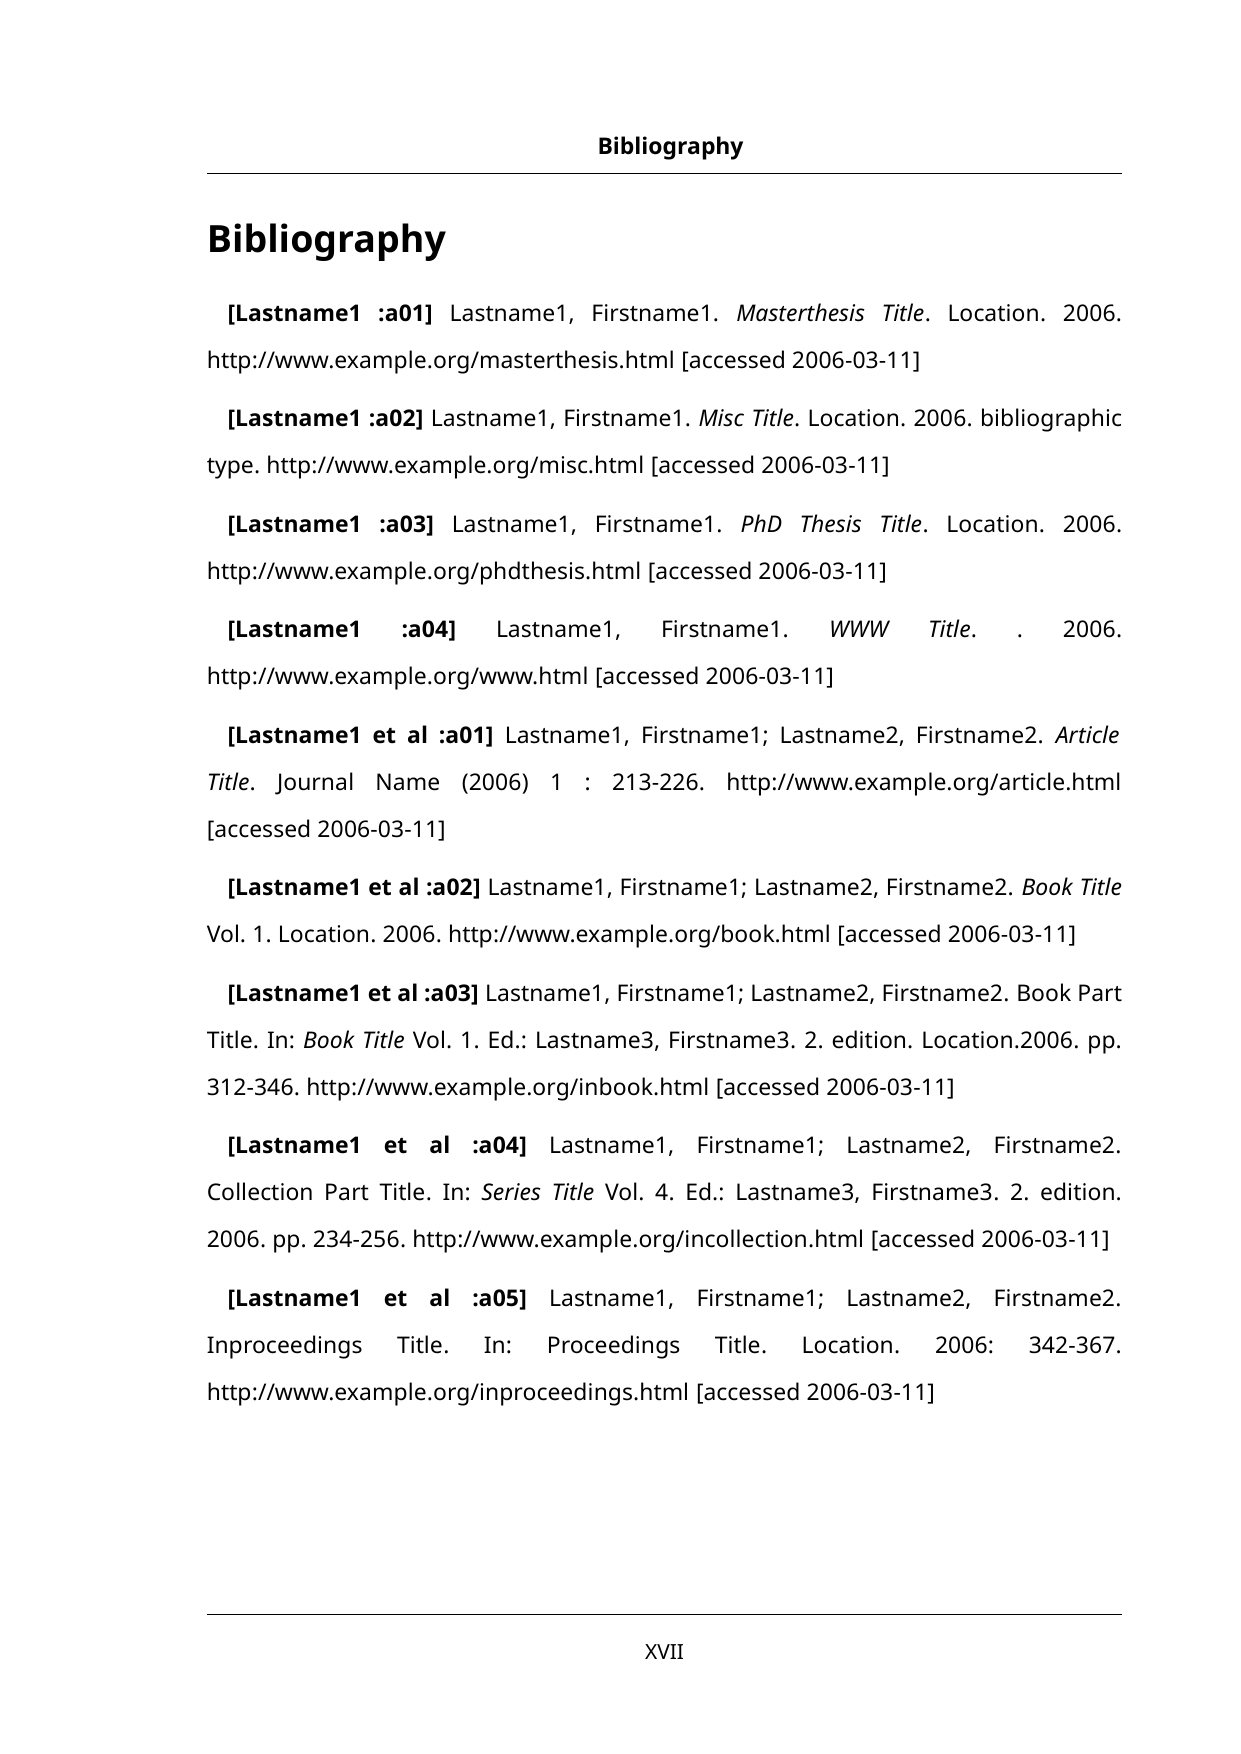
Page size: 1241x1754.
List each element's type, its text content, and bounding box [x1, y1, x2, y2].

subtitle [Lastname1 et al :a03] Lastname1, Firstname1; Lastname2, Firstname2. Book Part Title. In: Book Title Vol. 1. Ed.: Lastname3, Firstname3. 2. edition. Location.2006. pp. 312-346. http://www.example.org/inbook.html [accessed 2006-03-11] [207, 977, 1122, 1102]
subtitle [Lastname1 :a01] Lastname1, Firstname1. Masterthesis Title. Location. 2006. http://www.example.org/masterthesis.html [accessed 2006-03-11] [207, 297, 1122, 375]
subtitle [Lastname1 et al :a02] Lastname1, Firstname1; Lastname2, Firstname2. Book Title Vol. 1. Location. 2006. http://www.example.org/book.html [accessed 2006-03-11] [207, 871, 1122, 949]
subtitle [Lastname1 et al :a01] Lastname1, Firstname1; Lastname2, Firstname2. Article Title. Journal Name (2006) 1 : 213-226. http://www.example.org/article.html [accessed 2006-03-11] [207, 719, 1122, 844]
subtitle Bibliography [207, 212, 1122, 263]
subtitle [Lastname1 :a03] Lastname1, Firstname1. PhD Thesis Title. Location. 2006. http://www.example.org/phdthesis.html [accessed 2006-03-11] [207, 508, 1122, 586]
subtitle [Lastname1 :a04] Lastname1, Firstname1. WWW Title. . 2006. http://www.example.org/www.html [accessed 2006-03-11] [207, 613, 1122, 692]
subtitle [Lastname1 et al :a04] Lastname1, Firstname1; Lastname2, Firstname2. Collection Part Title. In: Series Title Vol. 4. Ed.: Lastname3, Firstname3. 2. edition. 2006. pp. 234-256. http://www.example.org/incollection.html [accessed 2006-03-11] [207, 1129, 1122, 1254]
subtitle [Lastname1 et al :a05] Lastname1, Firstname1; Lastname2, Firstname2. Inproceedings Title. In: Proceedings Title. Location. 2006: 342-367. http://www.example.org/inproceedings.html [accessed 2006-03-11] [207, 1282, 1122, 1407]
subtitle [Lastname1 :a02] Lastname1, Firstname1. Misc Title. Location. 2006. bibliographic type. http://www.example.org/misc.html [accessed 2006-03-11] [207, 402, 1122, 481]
§
» **TASK BRIEF**: Reproduce all of the data above word for word, leaving out the pictures.

» **ANSWER**:
Page size: 1241x1754.
List each element's type, its text content, and bounding box [x1, y1, x2, y2].

subtitle [Lastname1 et al :a03] Lastname1, Firstname1; Lastname2, Firstname2. Book Part Title. In: Book Title Vol. 1. Ed.: Lastname3, Firstname3. 2. edition. Location.2006. pp. 312-346. http://www.example.org/inbook.html [accessed 2006-03-11] [207, 977, 1122, 1102]
subtitle [Lastname1 :a01] Lastname1, Firstname1. Masterthesis Title. Location. 2006. http://www.example.org/masterthesis.html [accessed 2006-03-11] [207, 297, 1122, 375]
subtitle [Lastname1 et al :a02] Lastname1, Firstname1; Lastname2, Firstname2. Book Title Vol. 1. Location. 2006. http://www.example.org/book.html [accessed 2006-03-11] [207, 871, 1122, 949]
subtitle [Lastname1 et al :a01] Lastname1, Firstname1; Lastname2, Firstname2. Article Title. Journal Name (2006) 1 : 213-226. http://www.example.org/article.html [accessed 2006-03-11] [207, 719, 1122, 844]
subtitle Bibliography [207, 212, 1122, 263]
subtitle [Lastname1 :a03] Lastname1, Firstname1. PhD Thesis Title. Location. 2006. http://www.example.org/phdthesis.html [accessed 2006-03-11] [207, 508, 1122, 586]
subtitle [Lastname1 :a04] Lastname1, Firstname1. WWW Title. . 2006. http://www.example.org/www.html [accessed 2006-03-11] [207, 613, 1122, 692]
subtitle [Lastname1 et al :a04] Lastname1, Firstname1; Lastname2, Firstname2. Collection Part Title. In: Series Title Vol. 4. Ed.: Lastname3, Firstname3. 2. edition. 2006. pp. 234-256. http://www.example.org/incollection.html [accessed 2006-03-11] [207, 1129, 1122, 1254]
subtitle [Lastname1 et al :a05] Lastname1, Firstname1; Lastname2, Firstname2. Inproceedings Title. In: Proceedings Title. Location. 2006: 342-367. http://www.example.org/inproceedings.html [accessed 2006-03-11] [207, 1282, 1122, 1407]
subtitle [Lastname1 :a02] Lastname1, Firstname1. Misc Title. Location. 2006. bibliographic type. http://www.example.org/misc.html [accessed 2006-03-11] [207, 402, 1122, 481]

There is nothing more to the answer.